471 Neb. Admin. Code, ch. 45, § 002

Current through June 17, 2024
Section 471-45-002 - DEFINITIONS

The following definitions apply:

002.01ALLOWABLE COST. Those facility costs which are included in the computation of the facility's Per Diem. The facility's reported costs may be reduced because they are not allowable under Medicaid or Medicare regulation, or because they are limited under 471 Nebraska Administrative Code (NAC) 45-006.
002.02ASSISTED LIVING RATES. Standard rates, single occupancy, rural or urban, per day equivalent, paid under the Home and Community-Based Waiver Services for Aged Persons or Adults or Children with Disabilities.
002.03DEPARTMENT. As defined in Neb. Rev. Stat. § 68-907.
002.04DIVISION. The Division of Medicaid and Long-Term Care.
002.05FAIR MARKET VALUE. The price that the asset would bring by bona fide bargaining between well-informed buyers and sellers at the date of acquisition.
002.06INDIAN HEALTH SERVICES NURSING FACILITY PROVIDER. An Indian Health Services nursing facility or a tribal nursing facility designated as an Indian Health Services provider and funded by the Title I or ill of the Indian Self-Determination and Education Assistance Act, Public Law 93-638.
002.07LEVEL OF CARE. The classification of each resident based on his or her acuity level.
002.08MEDIAN. A value or an average of two values in an ordered set of values, below and above which there is an equal number of values.
002.09NURSING FACILITY. An institution, or a distinct part of an institution, which meets the definition and requirements of Title XIX of the Social Security Act, Section 1919.
002.10RATE DETERMINATION. Per Diem rates calculated under provisions of this chapter.

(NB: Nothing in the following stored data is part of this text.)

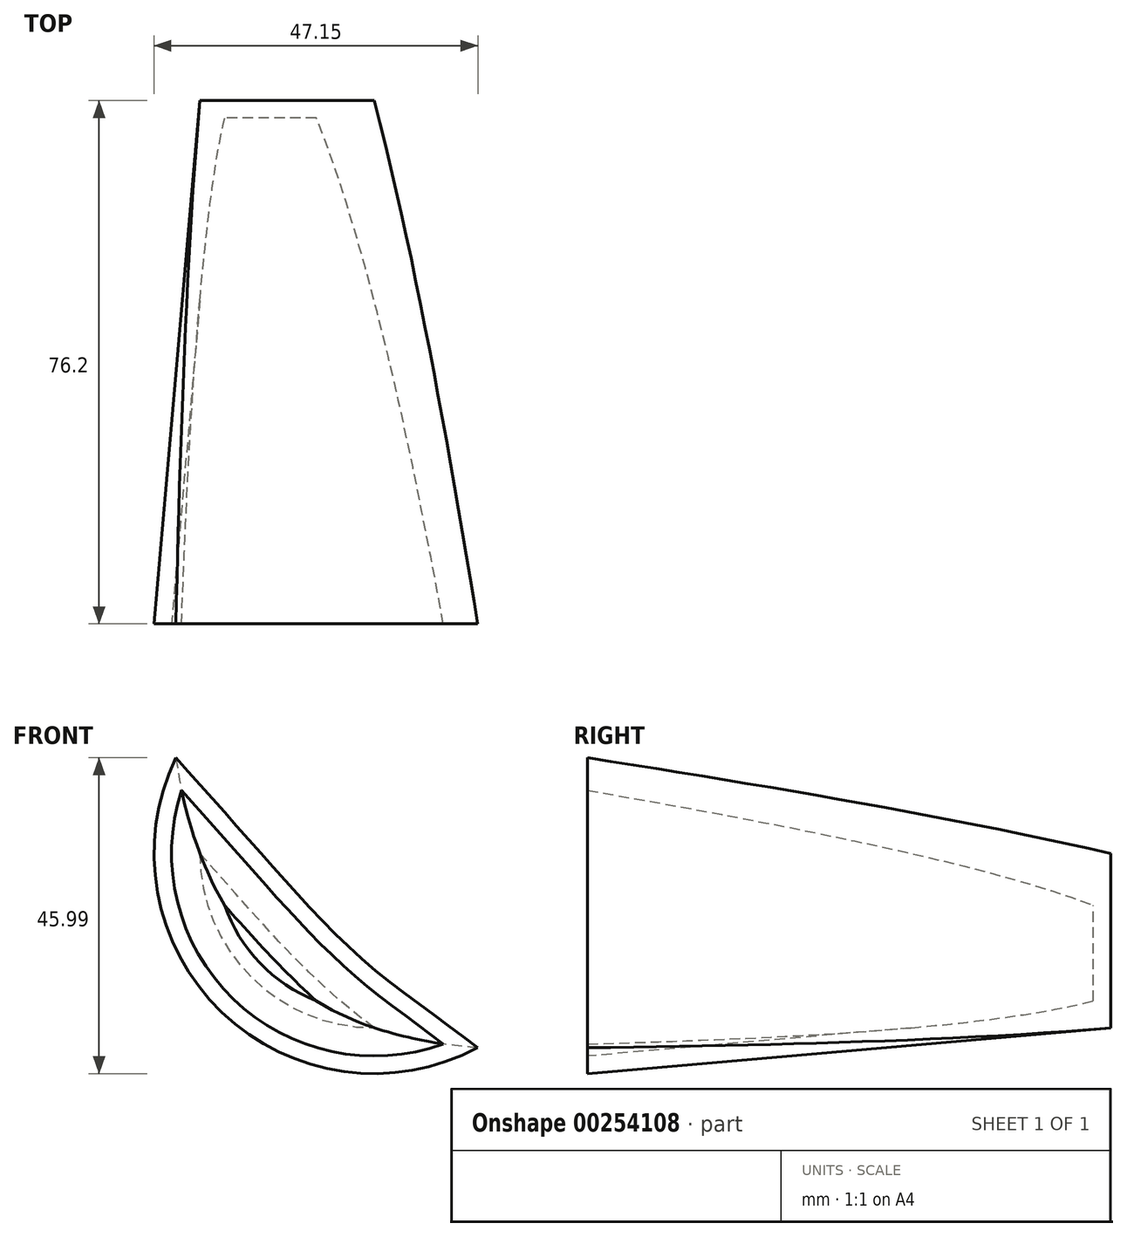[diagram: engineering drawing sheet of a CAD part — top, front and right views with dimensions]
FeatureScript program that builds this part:
annotation { "Feature Type Name" : "Feature", "Feature Type Description" : "" }
export const myFeature = defineFeature(function(context is Context, id is Id, definition is map)
    precondition{}
    {
        {
            var Q0;
            Q0=qCreatedBy(makeId("Front.planeOp"),FACE);
            var sketch = newSketch(context, id + "F0", { "sketchPlane" : qUnion([Q0])});
            skPoint(sketch, "E0.visualSharp", {"position": v(-53.64, 57.57) * mm});
            skPoint(sketch, "E1.visualSharp", {"position": v(-53.64, -44.03) * mm});
            skArc(sketch, "E1.filletArc", {"start": v(-53.64, -18.63) * mm, "mid": v(-46.2, -36.6) * mm, "end": v(-28.24, -44.03) * mm});
            skPoint(sketch, "E2.visualSharp", {"position": v(98.76, 57.57) * mm});
            skArc(sketch, "E2.filletArc", {"start": v(98.76, 32.17) * mm, "mid": v(91.32, 50.13) * mm, "end": v(73.36, 57.57) * mm});
            skPoint(sketch, "E3.visualSharp", {"position": v(98.76, -44.03) * mm});
            skFitSpline(sketch, "E4", {"points": [v(98.76, 32.17) * mm, v(125.69, 12.39) * mm, v(106.1, -15.04) * mm, v(98.76, -18.63) * mm, v(82.6, -25.11) * mm, v(73.36, -44.03) * mm, v(19.07, -61.21) * mm, v(-28.24, -44.03) * mm, v(-53.64, -18.63) * mm, v(-75.52, 15.75) * mm, v(-53.64, 32.17) * mm, v(-28.24, 57.57) * mm, v(-15.92, 74.23) * mm, v(4.23, 71.16) * mm, v(41.17, 73.68) * mm, v(73.36, 57.57) * mm, v(81.47, 39.81) * mm, v(98.76, 32.17) * mm]});
            skSolve(sketch);
        }
        {
            var Q0;
            Q0=makeQuery(id+"F0.imprint","IMPRINT",FACE,{"disambiguationData":[TD([[makeQuery(id+"F0.imprint","IMPRINT",EDGE,{"derivedFrom":sQuery(id+"F0.wireOp",EDGE,"E1.filletArc")}),1.0]])]});
            extrude(context, id + "F1", {"entities" : qUnion([Q0]), "depth" : 76.2 * mm, "hasDraft" : true, "draftAngle" : 5 * degree});
        }
        {
            var Q0;
            Q0=makeQuery(id+"F1.opExtrude","CAP_FACE",FACE,{"disambiguationData":[OSD([sQuery(id+"F0.wireOp",EDGE,"E1.filletArc"),sQuery(id+"F0.wireOp",EDGE,"E2.filletArc"),sQuery(id+"F0.wireOp",EDGE,"E4"),sQuery(id+"F0.wireOp",EDGE,"E4")])],"isStart":false});
            shell(context, id + "F2", {"entities" : qUnion([Q0]), "thickness" : 2.54 * mm});
        }
    });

These rates may differ from rates actually paid for nursing facility services for Levels of Care 201 and 202.
002.11RATE PAYMENT. Per Diem rates paid under provisions of 471 NAC 45. The payment rate for Levels of Care 201 and 202 is the applicable rate in effect for assisted living services under the Home and Community-Based Waiver Services for Aged Persons or Adults or Children with Disabilities adjusted to include the Nursing Facility Quality Assessment Component and the Quality Measures Component.

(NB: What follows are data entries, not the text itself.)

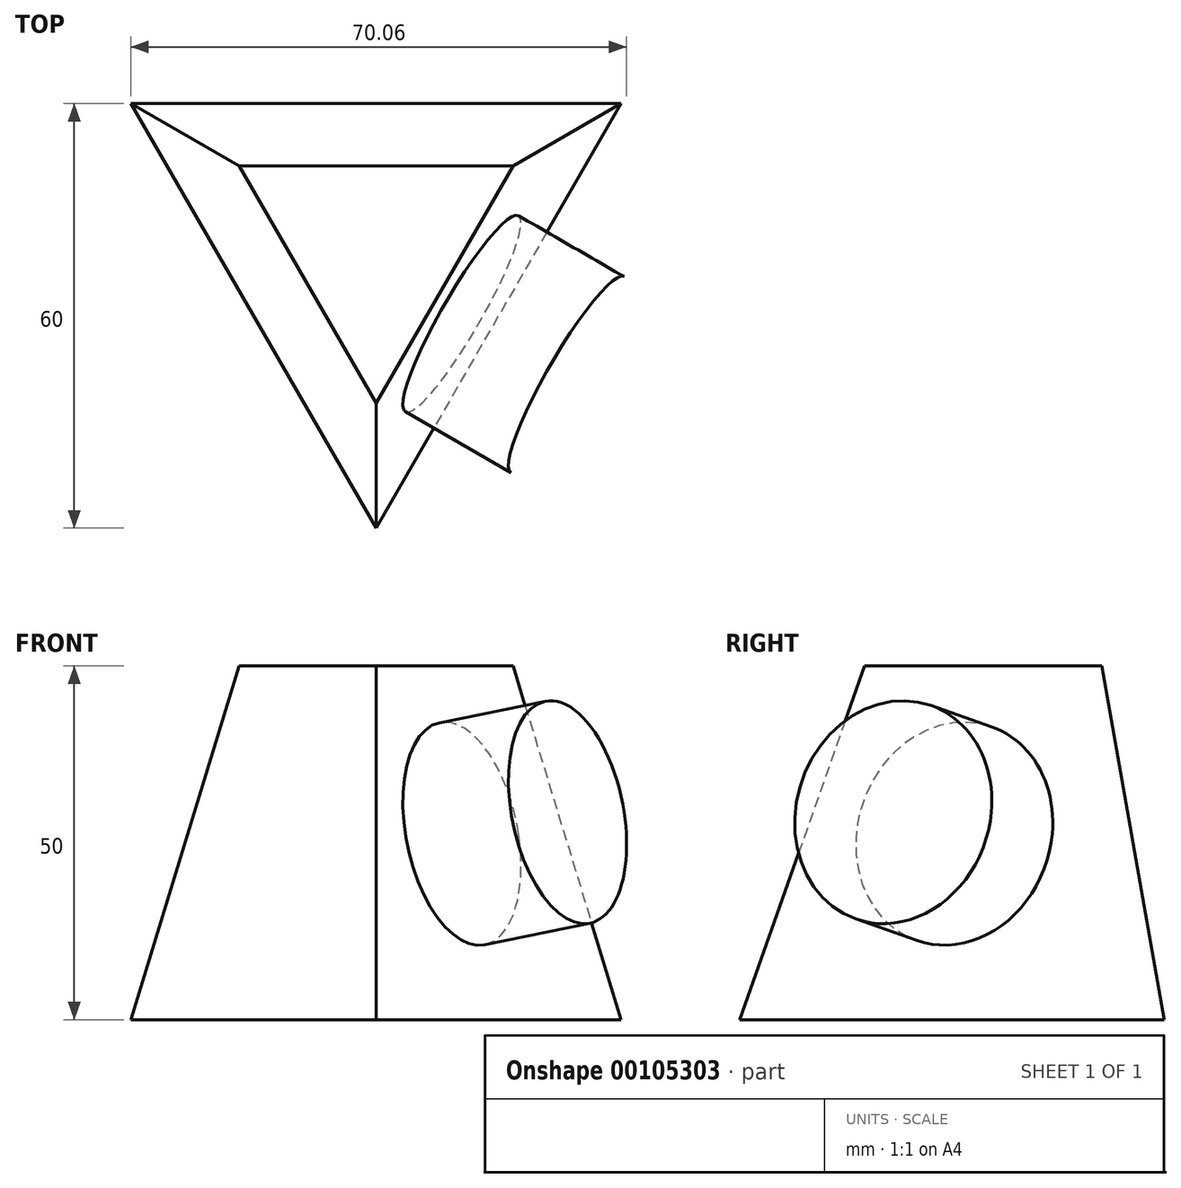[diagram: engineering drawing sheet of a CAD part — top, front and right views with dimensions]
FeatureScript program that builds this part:
annotation { "Feature Type Name" : "Feature", "Feature Type Description" : "" }
export const myFeature = defineFeature(function(context is Context, id is Id, definition is map)
    precondition{}
    {
        {
            var Q0;
            Q0=qCreatedBy(makeId("Top.planeOp"),FACE);
            var sketch = newSketch(context, id + "F0", { "sketchPlane" : qUnion([Q0])});
            skLineSegment(sketch, "E0", {"start": v(-34.64, 20) * mm, "end": v(34.64, 20) * mm});
            skLineSegment(sketch, "E1", {"start": v(34.64, 20) * mm, "end": v(0, -40) * mm});
            skLineSegment(sketch, "E2", {"start": v(0, -40) * mm, "end": v(-34.64, 20) * mm});
            skLineSegment(sketch, "E3", {"start": v(-34.64, 20) * mm, "end": v(-34.64, 24.92) * mm});
            skSolve(sketch);
        }
        {
            var Q0;
            Q0 = qSketchRegion(id + "F0", true);
            extrude(context, id + "F1", {"entities" : qUnion([Q0]), "depth" : 50 * mm, "hasDraft" : true, "draftAngle" : 10 * degree, "draftPullDirection" : true});
        }
        {
            var Q0;
            Q0=makeQuery(id+"F1.opExtrude","CAP_FACE",FACE,{"disambiguationData":[OSD([sQuery(id+"F0.wireOp",EDGE,"E0"),sQuery(id+"F0.wireOp",EDGE,"E1"),sQuery(id+"F0.wireOp",EDGE,"E2")])],"isStart":false});
            var sketch = newSketch(context, id + "F2", { "sketchPlane" : qUnion([Q0])});
            skSolve(sketch);
        }
        {
            var Q0;
            Q0=makeQuery(id+"F1.opExtrude","SWEPT_FACE",FACE,{"disambiguationData":[OSD([sQuery(id+"F0.wireOp",EDGE,"E1")])]});
            var sketch = newSketch(context, id + "F3", { "sketchPlane" : qUnion([Q0])});
            skCircle(sketch, "E4", {"center": v(0, 23.34) * mm, "radius": 16 * mm});
            skSolve(sketch);
        }
        {
            var Q0;
            Q0 = qSketchRegion(id + "F3", true);
            extrude(context, id + "F4", {"entities" : qUnion([Q0]), "operationType" : NewBodyOperationType.ADD, "depth" : 17.5 * mm});
        }
    });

002.12REVISIT FEES. Fees charged to health care facilities by the Secretary of Health and Human Services to cover the costs incurred under Centers for Medicare & Medicaid Services for conducting revisit surveys on health care facilities cited for deficiencies during initial certification, recertification, or substantiated complaint surveys.
002.13STRAIGHT-LINE METHOD. A depreciation method in which the cost or other basis of the asset, less its estimated salvage value, if any, is determined and the balance of the cost is distributed in equal amounts over the assigned useful life of the asset class.
002.14URBAN. Douglas, Lancaster, Sarpy, and Washington Counties. Rural means all other Nebraska counties.
002.15WAIVERED FACILITY. Facilities for which the State Certification Agency has waived professional nurse staffing requirements of omnibus budget reconciliation act of 1987 are classified as waivered if the total number of waivered days exceeds 90 calendar days at any time during the reporting period.
002.16WEIGHTED RESIDENT DAYS. A facility's inpatient days, as adjusted for the acuity level of the residents in that facility.